Complications of Pancreatic Surgery Indian Medical PG Question 10: What is the median survival time for patients with carcinoma of the pancreas after surgery and adjuvant therapy?
- A. Approximately 12 months
- B. Approximately 32 months
- C. Approximately 22 months (Correct Answer)
- D. Approximately 44 months
Complications of Pancreatic Surgery Explanation: ***Approximately 22 months***
- The median survival for patients with **resectable pancreatic adenocarcinoma** treated with surgery (typically pancreaticoduodenectomy) and adjuvant chemotherapy is approximately **22-28 months** based on contemporary studies.
- The 22-month figure represents a well-established median from multiple clinical trials including **ESPAC-1 and CONKO-001**, making it the most representative answer among the options provided.

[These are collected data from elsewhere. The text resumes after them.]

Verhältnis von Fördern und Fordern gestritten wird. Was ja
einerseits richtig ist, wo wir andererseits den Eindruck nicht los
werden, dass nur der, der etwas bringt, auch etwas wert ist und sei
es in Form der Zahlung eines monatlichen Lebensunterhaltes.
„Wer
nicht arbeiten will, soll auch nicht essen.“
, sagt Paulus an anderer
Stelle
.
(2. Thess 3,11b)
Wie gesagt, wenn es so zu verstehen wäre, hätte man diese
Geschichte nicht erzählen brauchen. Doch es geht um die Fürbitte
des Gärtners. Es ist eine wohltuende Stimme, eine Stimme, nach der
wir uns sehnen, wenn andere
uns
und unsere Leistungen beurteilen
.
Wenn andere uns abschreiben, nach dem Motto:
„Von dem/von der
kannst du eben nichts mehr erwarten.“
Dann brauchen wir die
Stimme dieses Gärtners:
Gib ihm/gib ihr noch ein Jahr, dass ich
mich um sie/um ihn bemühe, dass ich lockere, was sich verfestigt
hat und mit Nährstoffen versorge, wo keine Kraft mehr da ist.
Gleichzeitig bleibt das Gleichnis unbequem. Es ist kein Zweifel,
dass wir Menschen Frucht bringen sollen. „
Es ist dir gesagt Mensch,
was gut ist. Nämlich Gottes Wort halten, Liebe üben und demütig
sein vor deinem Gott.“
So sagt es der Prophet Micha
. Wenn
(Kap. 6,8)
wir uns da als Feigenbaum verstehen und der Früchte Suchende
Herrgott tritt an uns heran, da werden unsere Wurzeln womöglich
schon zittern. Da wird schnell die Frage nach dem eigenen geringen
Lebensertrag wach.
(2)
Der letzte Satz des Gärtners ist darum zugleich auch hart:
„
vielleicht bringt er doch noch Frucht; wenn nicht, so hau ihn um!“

- This outcome reflects significant improvement from the pre-adjuvant therapy era but still underscores the aggressive biology of pancreatic cancer.
*Approximately 12 months*
- This figure represents **historical median survival** prior to the routine use of effective adjuvant chemotherapy, or survival in patients with **unresectable locally advanced disease** treated with palliative chemotherapy alone.
- It is **not representative** of outcomes in patients who undergo complete surgical resection followed by modern adjuvant therapy.
*Approximately 32 months*
- While highly selected patients with **favorable tumor biology** (small tumors, negative margins, low CA 19-9) and optimal response to modern regimens like **FOLFIRINOX** may approach this survival, it exceeds the **median survival** for the general population of resected patients.
- This represents the upper quartile rather than the median outcome.
*Approximately 44 months*
- This exceptionally long survival is **not achieved** as a median in pancreatic ductal adenocarcinoma, even with optimal surgical resection and adjuvant therapy.
- Such prolonged survival is occasionally seen in **highly selected patients** or with less aggressive pancreatic neoplasms (e.g., neuroendocrine tumors, intraductal papillary mucinous neoplasms with invasive component), which have substantially better prognoses than typical ductal adenocarcinoma.